**PAGE EXTRACT:**
┌──

By: Sthabiso Mdledle
Cohabitation is broadly defined as a situation where two people who are not married, consensually agree to live together and have a sexually intimate relationship.
Many reasons have been given for cohabitation; most couples who are in such relationships often claim it was unintended.
Zibeni Ndimande (31) claims that she was chased away from home by her parents after falling pregnant while she was still in high school.
“I had to leave my home and follow the father of my child to the city where he worked.
It was not my choice to cohabit. It was the only option available to me and I needed financial assistance from him,” said Ndimande.
On the other hand, some ladies have claimed to agree to cohabitation purely for economic reasons-when the guy is financial stable and the lady is not.
There are some ladies who feel secure when they have a male figure around them. It is called a fear of insecurity.

└──

**MATERIAL:**
┌──

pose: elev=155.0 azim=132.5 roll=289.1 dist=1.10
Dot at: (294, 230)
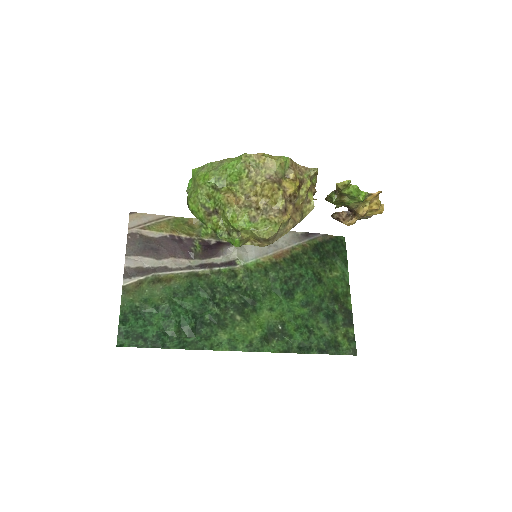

└──

**REQUIRED WORK:**
(1) In the cohabitation article, why did Zibeni Ndimande leave her parents' home?
(2) In the cohabitation article, shorten the paragraph that begins "Cohabitation is broadly defined" and keep its main facts.
(3) From the cohabitation article, set down the stretch from "Zibeni Ndimande (31)" through "where he worked." word for word.
Work only from the text on cohabitation.

**SOLUTIONS TO THE TASKS:**
(1) Her parents chased her away after she fell pregnant while she was still in high school.

(2) Cohabitation is when two unmarried people consensually agree to live together in a sexually intimate relationship.

(3)
Zibeni Ndimande (31) claims that she was chased away from home by her parents after falling pregnant while she was still in high school.
“I had to leave my home and follow the father of my child to the city where he worked.